Youth prisons are closing across the U.S. and getting a second life
Youth prisons are closing across the U.S. and getting a second life
Over the past 20 years, youth detention centers have closed at a rapid rate. Now, communities are figuring out what to do with the buildings.
In the South Bronx in New York City, the under-construction Peninsula redevelopment offers many of the typical features developers like to portray as essential to a vibrant, mixed-use district: a campus layout with apartments, a health and wellness center, and workspace for startups.
The $300 million development will also have early education facilities, an art center, and affordable housing. These community benefits are, in part, helping to correct for the site’s past. From 1957 to 2011, it was the home of Spofford Juvenile Detention Center, a site shut down due to its notorious reputation for unsanitary and inhumane conditions. Mayor Eric Adams, during an announcement about the project, noted that he had spent time in the detention center as a youth.
The Peninsula underscores a dramatic change in juvenile justice in the United States, as well as a potential reuse of facilities formerly used by the carceral state.
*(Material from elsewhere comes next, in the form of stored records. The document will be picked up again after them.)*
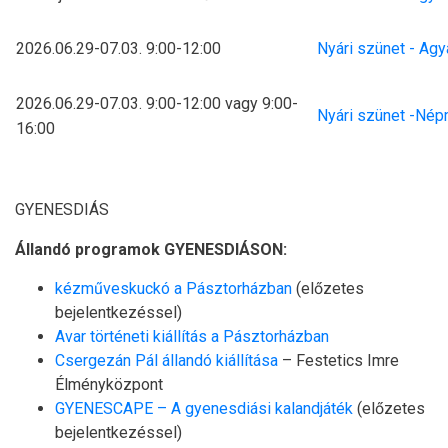
2026.06.29-07.03. 9:00-12:00
Nyári szünet - Agy
2026.06.29-07.03. 9:00-12:00 vagy 9:00-
Nyári szünet -Né
16:00
GYENESDIÁS
Állandó programok GYENESDIÁSON:
kézműveskuckó a Pásztorházban
(előzetes
bejelentkezéssel)
Avar történeti kiállítás a Pásztorházban
Csergezán Pál állandó kiállítása
– Festetics Imre
Élményközpont
GYENESCAPE – A gyenesdiási kalandjáték
(előzetes
bejelentkezéssel)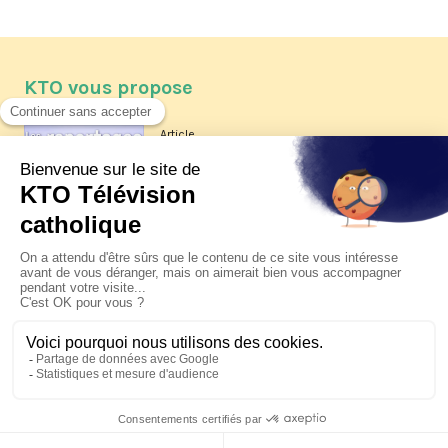
KTO vous propose
Article
Les reportages d'été 2026 de KTO
Article
La visite pastorale du pape Léon
XIV à Assise à suivre sur KTO le
jeudi 6 août
Article
Le pape en Uruguay, Argentine et
Pérou du 6 au 17 novembre 2026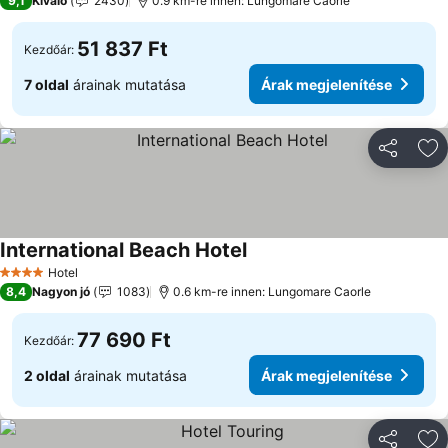
9,1
Kiváló
2430
0.9 km-re innen: Lungomare Caorle
51 837 Ft
Kezdőár:
7 oldal
árainak mutatása
Árak megjelenítése
Megosztá
Ho
International Beach Hotel
Árak megjelenítése
Hotel
4 Kategória
8,4
Nagyon jó
1083
0.6 km-re innen: Lungomare Caorle
77 690 Ft
Kezdőár:
2 oldal
árainak mutatása
Árak megjelenítése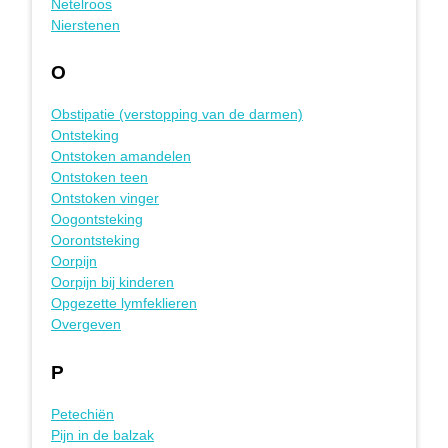
Netelroos
Nierstenen
O
Obstipatie (verstopping van de darmen)
Ontsteking
Ontstoken amandelen
Ontstoken teen
Ontstoken vinger
Oogontsteking
Oorontsteking
Oorpijn
Oorpijn bij kinderen
Opgezette lymfeklieren
Overgeven
P
Petechiën
Pijn in de balzak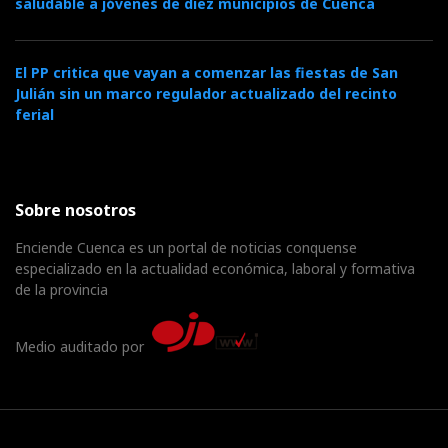
saludable a jóvenes de diez municipios de Cuenca
El PP critica que vayan a comenzar las fiestas de San
Julián sin un marco regulador actualizado del recinto
ferial
Sobre nosotros
Enciende Cuenca es un portal de noticias conquense
especializado en la actualidad económica, laboral y formativa
de la provincia
Medio auditado por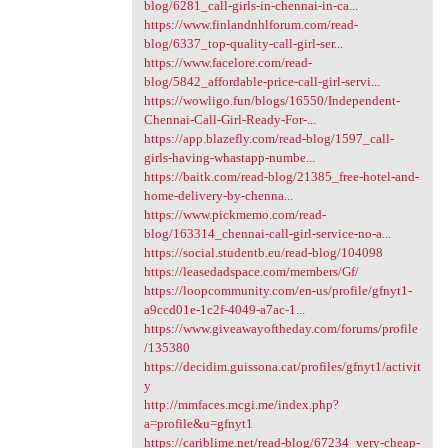
blog/6281_call-girls-in-chennai-in-ca...
https://www.finlandnhlforum.com/read-
blog/6337_top-quality-call-girl-ser...
https://www.facelore.com/read-
blog/5842_affordable-price-call-girl-servi...
https://wowligo.fun/blogs/16550/Independent-
Chennai-Call-Girl-Ready-For-...
https://app.blazefly.com/read-blog/1597_call-
girls-having-whastapp-numbe...
https://baitk.com/read-blog/21385_free-hotel-and-
home-delivery-by-chenna...
https://www.pickmemo.com/read-
blog/163314_chennai-call-girl-service-no-a...
https://social.studentb.eu/read-blog/104098
https://leasedadspace.com/members/Gf/
https://loopcommunity.com/en-us/profile/gfnyt1-
a9ccd01e-1c2f-4049-a7ac-1...
https://www.giveawayoftheday.com/forums/profile
/135380
https://decidim.guissona.cat/profiles/gfnyt1/activit
y
http://mmfaces.mcgi.me/index.php?
a=profile&u=gfnyt1
https://cariblime.net/read-blog/67234_very-cheap-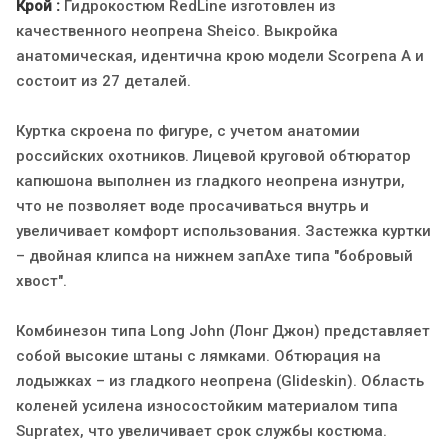
Крой :
Гидрокостюм RedLine изготовлен из
качественного неопрена Sheico. Выкройка
анатомическая, идентична крою модели Scorpena A и
состоит из 27 деталей.
Куртка скроена по фигуре, с учетом анатомии
российских охотников. Лицевой круговой обтюратор
капюшона выполнен из гладкого неопрена изнутри,
что не позволяет воде просачиваться внутрь и
увеличивает комфорт использования. Застежка куртки
– двойная клипса на нижнем запАхе типа "бобровый
хвост".
Комбинезон типа Long John (Лонг Джон) представляет
собой высокие штаны с лямками. Обтюрация на
лодыжках – из гладкого неопрена (Glideskin). Область
коленей усилена износостойким материалом типа
Supratex, что увеличивает срок службы костюма.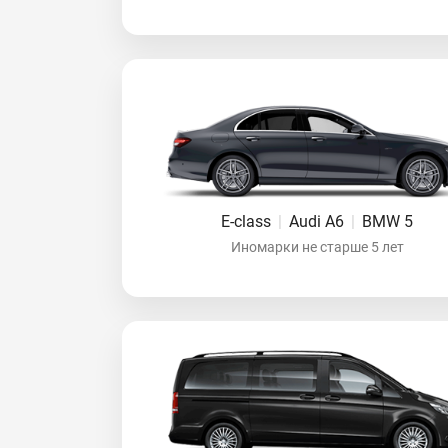
E-class
|
Audi A6
|
BMW 5
Иномарки не старше 5 лет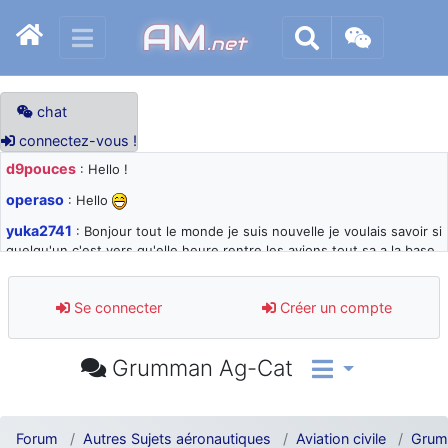
AM
.net
chat
connectez-vous !
d9pouces
: Hello !
operaso
: Hello
yuka2741
: Bonjour tout le monde je suis nouvelle je voulais savoir si
quelqu'un c'est vers qu'elle heure rentre les avions tout sa a la base
105 svp
d9pouces
: désolé pour les quelques blocages du site ces derniers
Se connecter
Créer un compte
jours : je teste des méthodes contre le spam et les bots trop nocifs
d9pouces
: Merci ! Un souvenir de la Ferté-Alais !
Grumman Ag-Cat
paxwax
: Super, la nouvelle bannière
d9pouces
: je suis un avion@,._,+ > lesquels ? je ne suis pas sûr de
comprendre
Forum
Autres Sujets aéronautiques
Aviation civile
Grum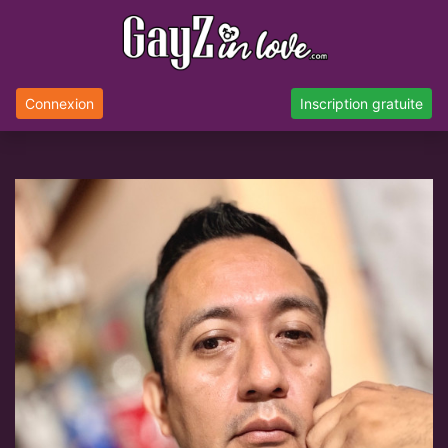
Connexion
Inscription gratuite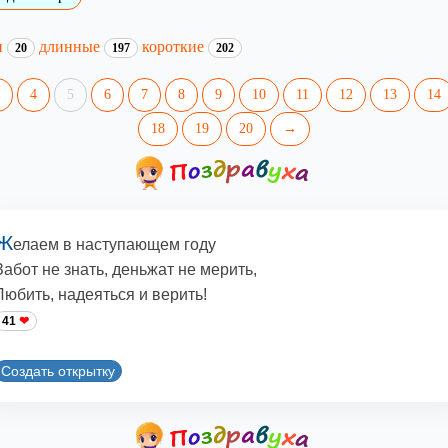
и
длинные
короткие
20
197
202
4
5
6
7
8
9
10
11
12
13
14
18
19
20
→
Ж
елаем в наступающем году
Забот не знать, деньжат не мерить,
Любить, надеяться и верить!
41
Создать открытку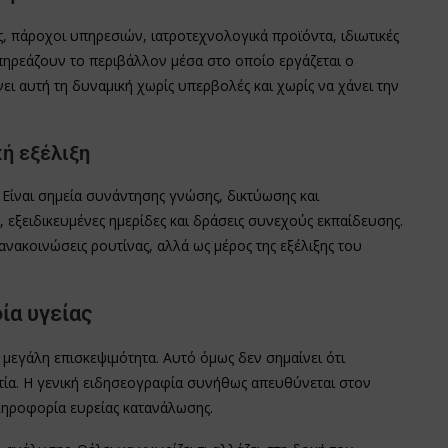
ες, πάροχοι υπηρεσιών, ιατροτεχνολογικά προϊόντα, ιδιωτικές
ς επηρεάζουν το περιβάλλον μέσα στο οποίο εργάζεται ο
ει αυτή τη δυναμική χωρίς υπερβολές και χωρίς να χάνει την
ή εξέλιξη
Είναι σημεία συνάντησης γνώσης, δικτύωσης και
, εξειδικευμένες ημερίδες και δράσεις συνεχούς εκπαίδευσης.
ανακοινώσεις ρουτίνας, αλλά ως μέρος της εξέλιξης του
ία υγείας
μεγάλη επισκεψιμότητα. Αυτό όμως δεν σημαίνει ότι
τία. Η γενική ειδησεογραφία συνήθως απευθύνεται στον
ληροφορία ευρείας κατανάλωσης.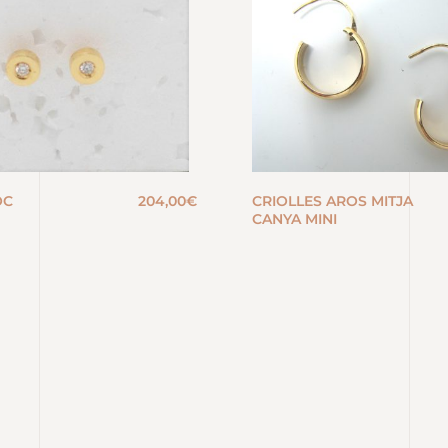
OC
204,00
€
CRIOLLES AROS MITJA
CANYA MINI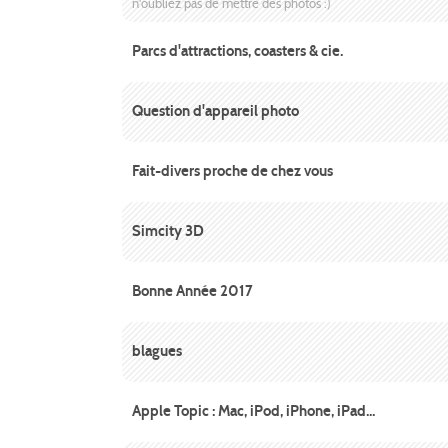
n'oubliez pas de mettre des photos :)
Parcs d'attractions, coasters & cie.
Question d'appareil photo
Fait-divers proche de chez vous
Simcity 3D
Bonne Année 2017
blagues
Apple Topic : Mac, iPod, iPhone, iPad...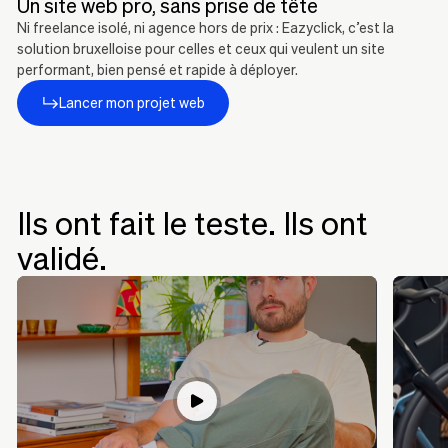
Un site web pro, sans prise de tête
Ni freelance isolé, ni agence hors de prix : Eazyclick, c’est la
solution bruxelloise pour celles et ceux qui veulent un site
performant, bien pensé et rapide à déployer.
Lancer mon projet web
Ils ont fait le teste. Ils ont
validé.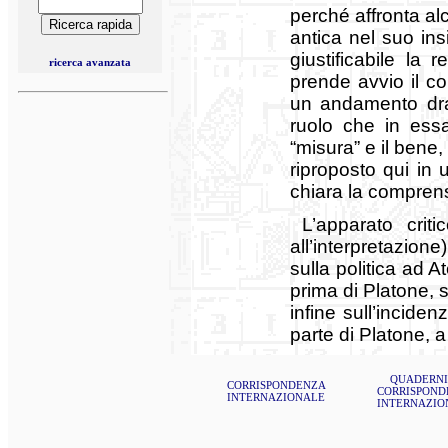
perché affronta alc
antica nel suo insi
giustificabile la
ricerca avanzata
prende avvio il c
un andamento dram
ruolo che in essa
“misura” e il bene, 
riproposto qui in u
chiara la comprens
L’apparato crit
all’interpretazion
sulla politica ad A
prima di Platone, 
infine sull’incide
parte di Platone, a 
QUADERNI
CORRISPONDENZA
CORRISPOND
INTERNAZIONALE
INTERNAZIO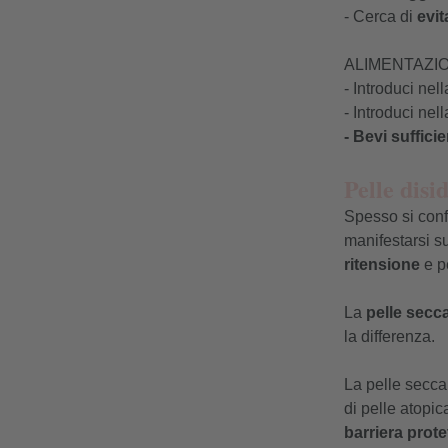
- Cerca di
evit
ALIMENTAZI
- Introduci nel
- Introduci ne
- Bevi suffic
Pelle disi
Spesso si conf
manifestarsi su
ritensione
e p
La
pelle secc
la differenza.
La pelle secca
di pelle atopi
barriera prote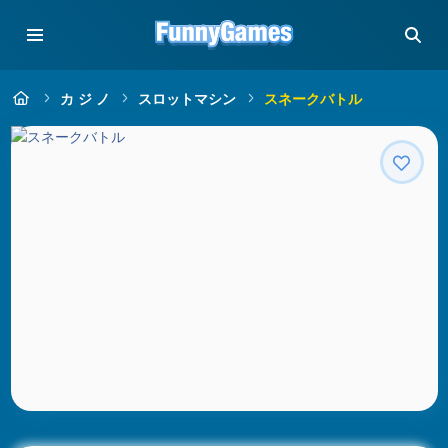
カ ジ ノ
スロットマシン
スネークバトル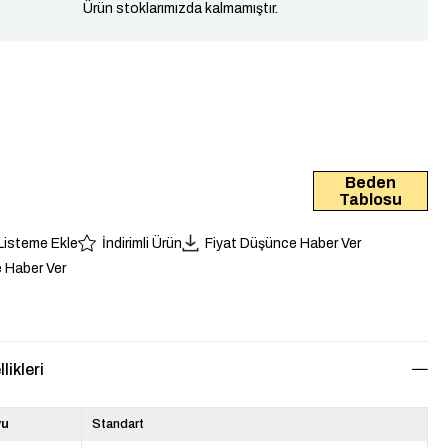
Ürün stoklarımızda kalmamıştır.
Beden
Tablosu
 Listeme Ekle
İndirimli Ürün
Fiyat Düşünce Haber Ver
 Haber Ver
likleri
yu
Standart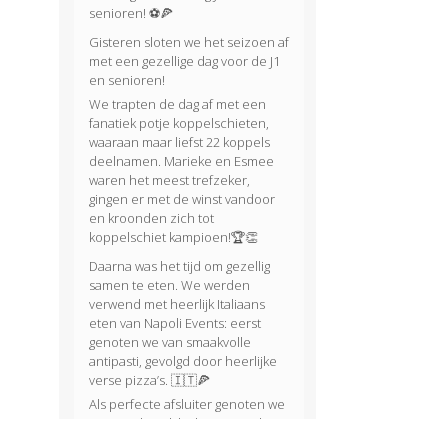
senioren! ⚽🍕
Gisteren sloten we het seizoen af
met een gezellige dag voor de J1
en senioren!
We trapten de dag af met een
fanatiek potje koppelschieten,
waaraan maar liefst 22 koppels
deelnamen. Marieke en Esmee
waren het meest trefzeker,
gingen er met de winst vandoor
en kroonden zich tot
koppelschiet kampioen!🏆👏
Daarna was het tijd om gezellig
samen te eten. We werden
verwend met heerlijk Italiaans
eten van Napoli Events: eerst
genoten we van smaakvolle
antipasti, gevolgd door heerlijke
verse pizza’s. 🇮🇹🍕
Als perfecte afsluiter genoten we
van een heerlijke huisgemaakte
tiramisu van Evy. 🍰😋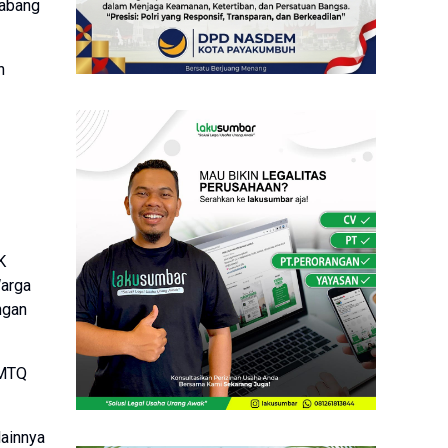
cabang
n
K
Warga
ngan
 MTQ
lainnya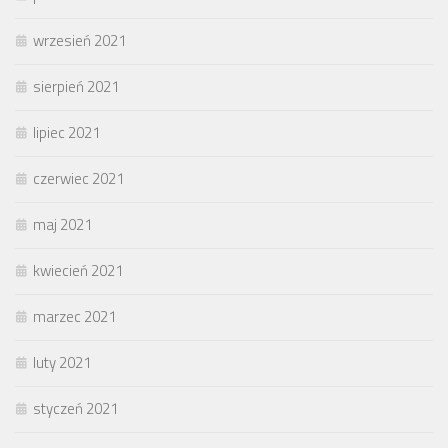
wrzesień 2021
sierpień 2021
lipiec 2021
czerwiec 2021
maj 2021
kwiecień 2021
marzec 2021
luty 2021
styczeń 2021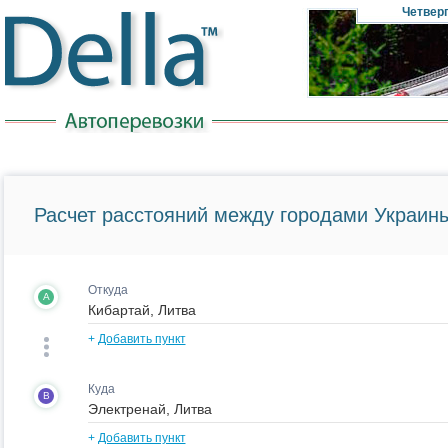
Четвер
Расчет расстояний между городами Украины
Откуда
A
+
Добавить пункт
Куда
B
+
Добавить пункт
A just-released report found that between 2000 and 2022, there was a significant, 75% decline in youth incarceration—a dramatic drop that has left a number of facilities looking for a future. The Peninsula, in part, seeks a bit of redemption for a site with such a painful past.
“It is politically possible to reuse these closed detention centers for other uses, particularly as community assets,” said Nicole D. Porter, senior director of advocacy for the Sentencing Project, who wrote a 2022 report on repurposing these sites. “It’s just important to recognize that there’s a possibility to reimagine detention centers, youth detention facilities, or any other carceral facility.”
In Beaumont, Texas, the Dream Center, a 50-acre social service site that was formerly the Al Price Juvenile Detention Center, offers space for youth-serving nonprofit groups, including addiction recovery. Donations and volunteer labor helped turn the site into a “hospital for lost souls.” A project to transform an adult prison in rural North Carolina into a collective farm for juveniles on probation offers another potential model for reimagining these facilities.
And in Cuyahoga County, Ohio, plans exist to demolish a former youth courthouse and replace it with a highway-spanning park to help link neighborhoods and create more greenspace.
Josh Rovner, director of Youth Justice for the Sentencing Project, said that the dramatic decline in youth incarceration wasn’t necessarily because of prison and criminal justice reform. A combination of less teen drinking, smoking and drug use, more time spent online, and even helicopter parenting has simply created less teen crime.
A new life for detention centers
Like adult prisons, a fair number of juvenile facilities exist in rural areas, where the land value and lack of density can make adaptive reuse projects more expensive and prohibitive. Local communities often count on these facilities for jobs and push back against closures. Also, states typically tend to take any savings from running these facilities—which can run in the millions of dollars annually—and plug other budget holes. New York and Utah, said Rovner, were some of the rare exceptions that repurposed the savings from shuttered juvenile facilities into programs for kids and teens.
Since 2000, correctional facilities for adults and children have closed in 21 states, and there are numerous models for creative reuse of these spaces, including parks and even TV and movie soundstages. There are financial challenges to these types of projects, especially now, when interest rates remain relatively high, construction costs have increased, and repurposing a sturdy space designed for incarceration can be difficult. But there are programs to fund such projects: In New York, the state has put hundreds of millions of dollars into transforming old prison sites, on recommendation from the prison redevelopment commission.
Advocates hope that examples like the Dream Center and Peninsula, and state programs supporting such redevelopments, can help spur on more efforts to find second lifes for these facilities.
“The potential is out there, and it’s the right thing to do,” said Porter. “What’s the community benefit to establishing assets that can support, as opposed to traumatizing and punishment? There’s a number economists can come up with, but there’s also a moral obligation.”